Vu le film The Surfer de Lorcan Finnegan (2024) avec Nicolas Cage Julian MacMahon Nicholas Cassim Miranda Tapsell Alexander Bertrand Justin Rosniak Fin Little
(Alors évidement le Rat en nuggets lol Manger le Rat ! Manger le Rat ! Et quelques poissons)
Un père divorcé revient sur la plage d'Australie-Occidentale où il se rendait enfant pour surfer. Il souhaite montrer ses lieux à son fils adolescent et envisage de racheter l'ancienne maison de son grand-père.
Mais les souvenirs et la nostalgie sont gâchés par un groupe de surfeurs dirigé par Scally. Ils leur interdisent l'accès à la fameuse plage et s'amusent à provoquer le père. Bien décidé à ne pas renoncer et à regagner l'estime de son fils, ce dernier va les affronter[
Il y a quelque chose de grésillant, de brûlant, de presque toxique dans The Surfer, comme si l'on posait une bande magnétique au soleil sur un tableau de bord rougi. Ce n’est pas un film "plage", ce n’est pas un film de surf au sens Point Break. C’est un film de sable, de sel, de sang – et de sueur mentale. Lorcan Finnegan, dont on avait déjà repéré l’univers trouble dans Vivarium, orchestre ici une fable crépusculaire et absurde, à mi-chemin entre le western de désert et le film de vengeance psychédélique. Il le fait avec une malice de cinéaste malade, ce genre de types qui filment des mirages en plans fixes.
Nicolas Cage, lui, semble enfin à la bonne température. Cela fait des années qu’il n’est plus dans Hollywood mais autour, gravitant comme un météore punk dans des œuvres où il joue des hommes en dehors de leur axe, cabossés, illuminés, drolatiques. The Surfer est un nouveau clou sur cette croix de comédien iconoclaste. Il y incarne un homme revenu sur la plage de son enfance, en Australie, pour retrouver son fils… et découvre que le "point de surf" où il allait jadis a été privatisé, colonisé par une horde de surfeurs alpha menaçants, qui règnent sur le rivage comme un gang du désert.
À partir de là, le film devient presque biblique : un homme humilié, qui veut regagner son honneur, reconquérir son espace, et finit par devenir une figure quasi-mythologique, hagarde, délirante, grotesque et majestueuse. Cage fait du Cage, mais dans une tonalité plus lente, plus rance, parfois touchante, toujours étrange. Il ne surjoue pas : il s’installe. Il s’incruste comme un rocher, résistant au ressac. Par moments, il semble à deux doigts de se transformer en Clint Eastwood sorti de High Plains Drifter – il y a même des plans très "revenant spectral" sur fond d’océan, le vent dans les cheveux, la caméra qui tremble presque d’émotion kitsch.

## DONNÉES FOURNIES
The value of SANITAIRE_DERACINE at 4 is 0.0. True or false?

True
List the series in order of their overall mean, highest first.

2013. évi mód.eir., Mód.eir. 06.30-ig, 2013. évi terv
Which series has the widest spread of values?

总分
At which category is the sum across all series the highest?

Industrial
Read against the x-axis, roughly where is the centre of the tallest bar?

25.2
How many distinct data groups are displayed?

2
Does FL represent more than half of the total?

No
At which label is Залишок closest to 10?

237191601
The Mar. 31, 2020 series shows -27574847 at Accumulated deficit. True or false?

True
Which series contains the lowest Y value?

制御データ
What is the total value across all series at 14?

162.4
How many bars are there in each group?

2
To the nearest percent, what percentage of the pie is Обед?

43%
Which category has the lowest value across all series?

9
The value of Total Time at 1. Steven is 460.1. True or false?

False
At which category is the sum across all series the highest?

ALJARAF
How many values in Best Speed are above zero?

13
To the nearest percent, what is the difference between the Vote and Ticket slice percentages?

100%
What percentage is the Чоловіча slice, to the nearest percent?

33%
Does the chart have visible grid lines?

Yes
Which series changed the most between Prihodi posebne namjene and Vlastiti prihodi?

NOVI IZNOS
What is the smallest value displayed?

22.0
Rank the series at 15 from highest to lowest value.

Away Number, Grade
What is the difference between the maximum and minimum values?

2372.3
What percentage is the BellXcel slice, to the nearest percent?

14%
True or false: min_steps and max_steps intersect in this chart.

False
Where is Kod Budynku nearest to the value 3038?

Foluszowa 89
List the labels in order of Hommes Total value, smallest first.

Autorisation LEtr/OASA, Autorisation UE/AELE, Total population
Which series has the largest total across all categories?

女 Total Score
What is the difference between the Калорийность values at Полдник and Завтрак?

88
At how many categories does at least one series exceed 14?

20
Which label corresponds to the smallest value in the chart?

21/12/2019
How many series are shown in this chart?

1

## CONSIGNE ÉCRITE
Répondez à ces questions d'après la critique de The Surfer :
(a) Dans quelle région d'Australie se trouve la plage où revient le père divorcé ?
(b) Qui dirige le groupe de surfeurs qui interdit l'accès à la plage ?
(c) Quel film antérieur de Lorcan Finnegan le texte mentionne-t-il ?

## CORRIGÉ DE L'EXERCICE
(a) En Australie-Occidentale.
(b) Scally.
(c) Vivarium.